My comment is on two men and three women being murdered by UN forces. This is another reason for American soldiers to get out of Afghanistan now. I mean within 30 days, men and equipment with an apology to Afghanistan civilians for being sent to their country to ruin it culturally, morally and economically. Send the troops home now, now, now!


strangely_enough
Comment posted April 5, 2010 @ 4:05 pm

Considering:

The militants weren’t militants, they were loyal government officials. The women, according to dozens of interviews with witnesses at the scene, were killed by the raiders. Two of them were pregnant, one was engaged to be married.

That “hearts and minds” thing sounds like another casualty.

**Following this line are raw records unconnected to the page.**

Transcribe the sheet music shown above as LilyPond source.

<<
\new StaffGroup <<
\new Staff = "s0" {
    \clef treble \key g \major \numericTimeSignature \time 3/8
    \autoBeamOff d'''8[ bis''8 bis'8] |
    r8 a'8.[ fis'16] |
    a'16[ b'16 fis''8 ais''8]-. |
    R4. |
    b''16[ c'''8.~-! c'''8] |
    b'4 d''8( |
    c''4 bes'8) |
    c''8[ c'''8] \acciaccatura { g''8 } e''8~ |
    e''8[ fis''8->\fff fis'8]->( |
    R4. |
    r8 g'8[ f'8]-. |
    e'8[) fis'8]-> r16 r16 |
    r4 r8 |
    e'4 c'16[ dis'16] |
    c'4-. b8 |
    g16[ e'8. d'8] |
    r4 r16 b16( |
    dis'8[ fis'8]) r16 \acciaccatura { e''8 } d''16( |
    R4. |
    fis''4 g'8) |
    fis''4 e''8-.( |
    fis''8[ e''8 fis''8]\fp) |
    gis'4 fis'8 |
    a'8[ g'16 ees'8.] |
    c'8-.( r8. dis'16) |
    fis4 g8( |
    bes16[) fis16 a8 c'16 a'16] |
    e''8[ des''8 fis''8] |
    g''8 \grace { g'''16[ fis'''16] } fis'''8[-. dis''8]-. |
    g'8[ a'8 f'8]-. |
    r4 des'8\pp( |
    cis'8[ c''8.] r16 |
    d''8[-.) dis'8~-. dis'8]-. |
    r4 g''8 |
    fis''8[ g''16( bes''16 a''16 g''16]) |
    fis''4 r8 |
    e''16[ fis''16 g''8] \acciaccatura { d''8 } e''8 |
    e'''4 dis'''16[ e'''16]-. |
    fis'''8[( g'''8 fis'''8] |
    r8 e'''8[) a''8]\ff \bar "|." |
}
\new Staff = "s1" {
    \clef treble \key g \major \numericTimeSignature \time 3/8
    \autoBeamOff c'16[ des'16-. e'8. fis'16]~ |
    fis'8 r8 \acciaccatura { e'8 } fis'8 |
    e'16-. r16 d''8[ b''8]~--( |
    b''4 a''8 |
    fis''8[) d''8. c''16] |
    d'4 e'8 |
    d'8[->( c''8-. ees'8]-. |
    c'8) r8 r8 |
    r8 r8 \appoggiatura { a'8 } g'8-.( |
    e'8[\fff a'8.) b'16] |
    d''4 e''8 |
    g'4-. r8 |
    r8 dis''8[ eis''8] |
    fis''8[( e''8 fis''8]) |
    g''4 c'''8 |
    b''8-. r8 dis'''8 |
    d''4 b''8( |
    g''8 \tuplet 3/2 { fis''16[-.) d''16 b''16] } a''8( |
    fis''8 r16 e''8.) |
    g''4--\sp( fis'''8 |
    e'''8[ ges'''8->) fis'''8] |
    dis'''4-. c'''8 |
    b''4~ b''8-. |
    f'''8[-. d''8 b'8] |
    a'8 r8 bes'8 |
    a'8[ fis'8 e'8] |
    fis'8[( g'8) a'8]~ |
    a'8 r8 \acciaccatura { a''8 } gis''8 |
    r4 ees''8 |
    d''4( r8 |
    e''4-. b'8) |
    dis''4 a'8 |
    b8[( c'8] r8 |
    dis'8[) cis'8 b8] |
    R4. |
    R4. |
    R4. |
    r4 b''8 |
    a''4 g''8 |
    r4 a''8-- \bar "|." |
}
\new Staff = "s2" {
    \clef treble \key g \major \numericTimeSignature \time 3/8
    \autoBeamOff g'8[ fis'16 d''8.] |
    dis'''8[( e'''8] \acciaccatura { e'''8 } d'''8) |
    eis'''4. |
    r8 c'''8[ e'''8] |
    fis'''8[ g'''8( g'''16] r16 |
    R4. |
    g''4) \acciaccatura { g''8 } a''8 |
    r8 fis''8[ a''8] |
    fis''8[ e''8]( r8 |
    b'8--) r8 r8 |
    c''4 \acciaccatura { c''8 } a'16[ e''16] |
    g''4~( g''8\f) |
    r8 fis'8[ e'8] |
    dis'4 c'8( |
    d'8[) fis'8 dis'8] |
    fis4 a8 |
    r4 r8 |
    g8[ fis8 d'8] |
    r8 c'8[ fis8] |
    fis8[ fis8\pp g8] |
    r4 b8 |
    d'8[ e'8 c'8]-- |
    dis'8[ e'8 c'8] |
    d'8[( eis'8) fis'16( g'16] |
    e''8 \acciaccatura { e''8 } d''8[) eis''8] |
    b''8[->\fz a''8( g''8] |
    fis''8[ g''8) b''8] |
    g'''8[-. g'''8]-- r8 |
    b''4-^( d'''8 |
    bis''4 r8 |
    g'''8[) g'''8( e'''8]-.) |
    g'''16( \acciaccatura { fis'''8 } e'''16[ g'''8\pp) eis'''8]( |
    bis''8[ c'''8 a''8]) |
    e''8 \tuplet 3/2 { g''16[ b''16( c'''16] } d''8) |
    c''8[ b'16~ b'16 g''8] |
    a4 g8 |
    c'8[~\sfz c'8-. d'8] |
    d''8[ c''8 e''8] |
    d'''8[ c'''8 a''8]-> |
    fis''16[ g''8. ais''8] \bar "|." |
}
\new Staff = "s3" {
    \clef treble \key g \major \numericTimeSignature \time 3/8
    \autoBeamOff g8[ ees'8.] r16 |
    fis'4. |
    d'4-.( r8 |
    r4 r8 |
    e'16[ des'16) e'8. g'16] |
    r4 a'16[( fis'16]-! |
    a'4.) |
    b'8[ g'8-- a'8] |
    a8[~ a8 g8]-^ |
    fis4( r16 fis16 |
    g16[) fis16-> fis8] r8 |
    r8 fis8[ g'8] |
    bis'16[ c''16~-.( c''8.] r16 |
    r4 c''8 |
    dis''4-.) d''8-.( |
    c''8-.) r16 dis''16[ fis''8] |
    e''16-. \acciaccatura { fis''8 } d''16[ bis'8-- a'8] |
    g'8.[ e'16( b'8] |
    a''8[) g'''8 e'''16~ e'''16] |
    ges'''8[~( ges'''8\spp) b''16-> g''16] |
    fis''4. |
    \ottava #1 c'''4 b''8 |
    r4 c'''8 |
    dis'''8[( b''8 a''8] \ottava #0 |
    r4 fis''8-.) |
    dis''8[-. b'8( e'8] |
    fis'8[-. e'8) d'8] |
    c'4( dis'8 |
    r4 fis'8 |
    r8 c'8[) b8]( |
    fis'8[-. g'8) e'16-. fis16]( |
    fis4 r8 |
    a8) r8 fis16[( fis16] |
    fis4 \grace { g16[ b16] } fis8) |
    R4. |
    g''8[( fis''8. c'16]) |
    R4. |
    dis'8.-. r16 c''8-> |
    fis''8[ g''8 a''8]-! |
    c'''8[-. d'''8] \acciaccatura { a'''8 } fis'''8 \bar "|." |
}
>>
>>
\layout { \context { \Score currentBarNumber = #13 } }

There Was A Very Heavy Fog Of War Today « Around The Sphere
Pingback posted April 5, 2010 @ 5:11 pm

[...] overall effort. Or perhaps they can be prevented through technical measures; as Spencer Ackerman points out, General Stanley McChrystal has curtailed night-time raids and taken closer personal control over [...]


dcrowe
Comment posted April 5, 2010 @ 5:10 pm

Re: being bound and gagged…

If you don't have an undertaker, one ties a piece of cloth or some other binding under the jaw of the dead and around the head to prevent the decay process from popping the jaw open in a scary way. Similar bindings might be used to keep the decay process from doing scary things like causing the corpse to sit up when the muscles go rigid in strange ways.

See here for a photo of a jaw binding on the corpses of one of the Gardez victims:
http://www.facebook.com/rethinkafghanistan#!/ph…

I think you are entirely too easy on McChrystal here, Spencer. First, SOF are were often, but not always, in a goofy command chain relationship with ISAF. No one at ISAF has pointed the finger at JSOC, for example, and ISAF themselves took responsibility for the raid in the latest press release. Further, even if it was undertaken independent of McChrystal's chain of command, the P.R. office that first lied about the women being dead when they got there and being bound/gagged, who attacked journalists for questioning the official story, and who only admitted what happened after getting the crap kicked out of them in the press, were in all cases under McChrystal's command.

This is not a “special forces bad, Team McChrystal good” story.


Home, Office And Your High Of Ambitions
Pingback posted April 5, 2010 @ 9:52 pm

[...] One Vivid, Horrible Reason McChrystal Wants Control of Special … [...]


gdizerega
Comment posted April 6, 2010 @ 12:12 am

I could not agree more.

We should also offer free immigration to any Afghanis who cast their lot with us. And hopefully a number of military careers will be terminated by jail time, although since we are in a country where the powerful and well connected almost never pay for their crimes, I can only hope.